Camera settings data:
================================

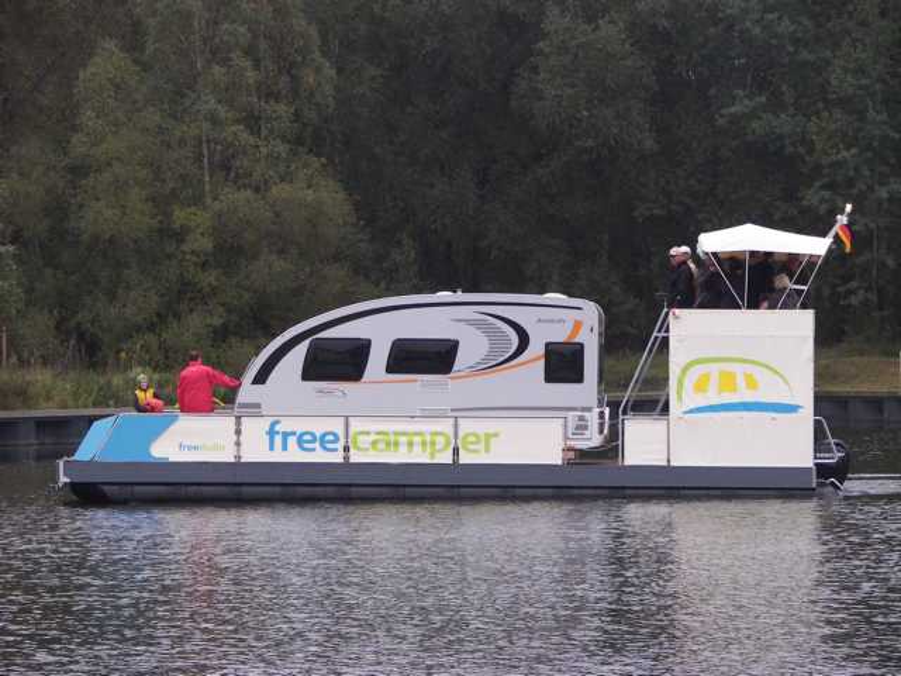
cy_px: 338
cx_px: 450
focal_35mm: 152
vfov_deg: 9.8
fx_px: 3956
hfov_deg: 13.0
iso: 125
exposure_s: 1/125
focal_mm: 25.2
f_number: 3.2
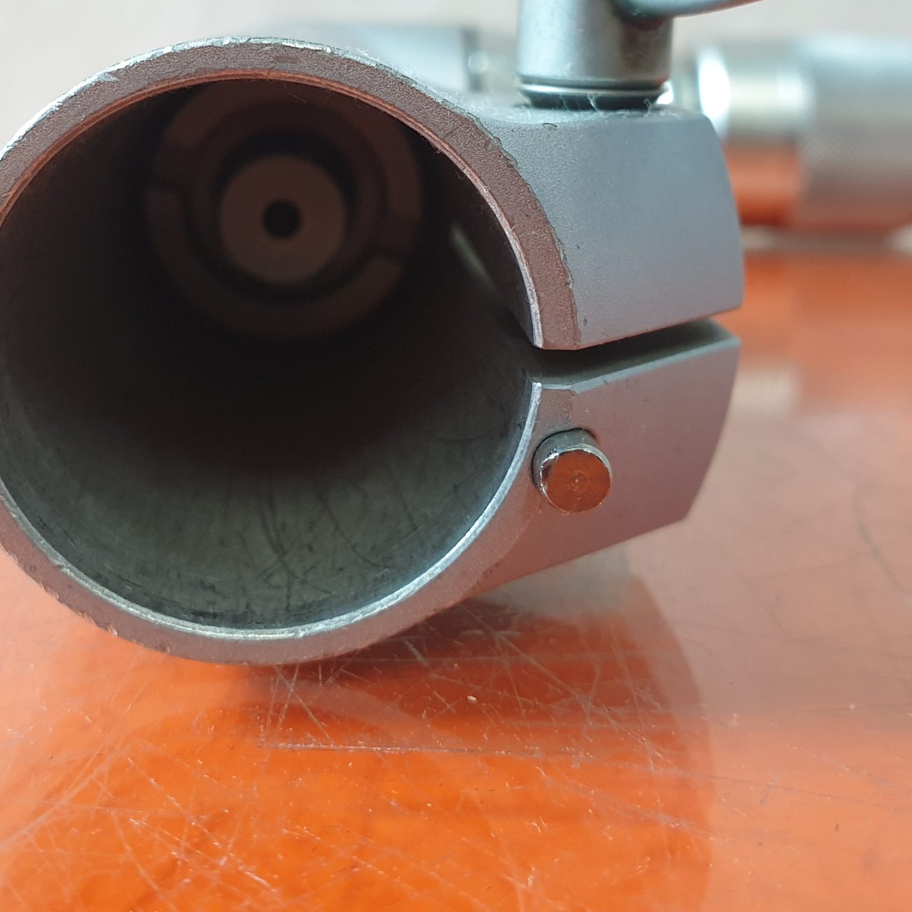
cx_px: 334
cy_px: 263
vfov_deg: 37.7
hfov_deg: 38.1
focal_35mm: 44
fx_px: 1312
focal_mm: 4.3
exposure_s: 1/25
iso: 320
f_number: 2.4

================================

> [Work to complete] Every line in the records is to be retyped exactly as it stands; the pictures stay out.

> [Result of this task]
cy_px: 338
cx_px: 450
focal_35mm: 152
vfov_deg: 9.8
fx_px: 3956
hfov_deg: 13.0
iso: 125
exposure_s: 1/125
focal_mm: 25.2
f_number: 3.2
cx_px: 334
cy_px: 263
vfov_deg: 37.7
hfov_deg: 38.1
focal_35mm: 44
fx_px: 1312
focal_mm: 4.3
exposure_s: 1/25
iso: 320
f_number: 2.4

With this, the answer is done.